Assumptions and Their Validity
The fix rests on several assumptions, most of which are well-supported:
- 0.93 still provides ≥200k tokens: This depends on the model's KV cache size per token, which the assistant had previously calculated. For Kimi K2.6 with MLA (Multi-head Latent Attention), the per-token KV cache is relatively small, making 205k tokens feasible. This assumption proved correct in subsequent testing.
- Chunked prefill of 4096 eliminates the activation spike: The 896 MiB allocation at 32k context scales roughly linearly with chunk size. At 4096, the allocation should be ~112 MiB, which fits comfortably in the ~6.6 GiB reserve. This is sound.
- Expandable segments actually reduces fragmentation: This is a well-documented PyTorch feature, though its effectiveness depends on the allocation pattern. For a long-running inference server with variable-sized requests, it is generally beneficial.
- The service restarts cleanly after systemctl reset-failed: This assumes the underlying issue was purely memory-related and not a code bug. The OOM was a resource exhaustion, not a logic error, so a restart with better parameters should work. One assumption that proved slightly optimistic was that the three changes together would completely eliminate memory issues. In later messages, the assistant discovered that MoE (Mixture-of-Experts) imbalance became the new bottleneck after the memory fix—but that's a performance issue, not a stability issue. The fix successfully prevented further OOM crashes.
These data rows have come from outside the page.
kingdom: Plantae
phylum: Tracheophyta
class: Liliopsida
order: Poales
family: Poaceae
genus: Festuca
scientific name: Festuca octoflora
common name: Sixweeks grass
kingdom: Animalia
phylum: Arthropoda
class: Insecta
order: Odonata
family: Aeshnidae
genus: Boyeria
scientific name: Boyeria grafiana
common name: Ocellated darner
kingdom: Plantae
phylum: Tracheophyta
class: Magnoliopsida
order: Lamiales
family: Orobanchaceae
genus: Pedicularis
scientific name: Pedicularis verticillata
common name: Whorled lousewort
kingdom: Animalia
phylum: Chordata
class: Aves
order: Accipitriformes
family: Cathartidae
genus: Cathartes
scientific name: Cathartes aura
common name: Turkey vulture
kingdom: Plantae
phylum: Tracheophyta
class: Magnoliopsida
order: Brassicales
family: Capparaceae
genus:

Knowledge Required and Created
To understand this message, one needs knowledge of: SGLang's architecture (memory fractions, KV cache pools, chunked prefill), CUDA memory management (fragmentation, the PyTorch allocator), systemd service management, and the memory characteristics of large transformer models (activation memory during prefill vs. decode). The assistant also draws on operational experience with similar deployments, recognizing patterns like "the 60k test survived from clean state but failed under benchmark load" as indicative of fragmentation accumulation.
The message creates new knowledge: a validated configuration for running Kimi K2.6 with DFlash speculative decoding on RTX PRO 6000 Blackwell GPUs at 200k+ context length. The specific combination of 0.93 memory fraction, 4096 chunked prefill, and expandable segments becomes a reference point for similar deployments. The timestamped backup (sglang-k26-ddtree.service.bak.oom.1717...) also creates an audit trail, allowing the operator to revert or compare configurations.
Conclusion
Message 12167 is a study in precision. In a world where GPU memory is the scarcest resource in LLM serving, a 0.01 adjustment to the memory fraction—one percentage point—separates a functioning service from a crashed one. The message demonstrates that stability in ML inference is not achieved through sweeping changes but through targeted, evidence-based adjustments that address specific failure modes. The assistant's ability to diagnose the OOM, identify three distinct contributing factors, and apply a coordinated fix in a single operational command reflects a deep understanding of both the software stack and the hardware it runs on. The result is a server that can serve 200k-token contexts reliably, with every gigabyte of GPU memory accounted for and every allocation planned.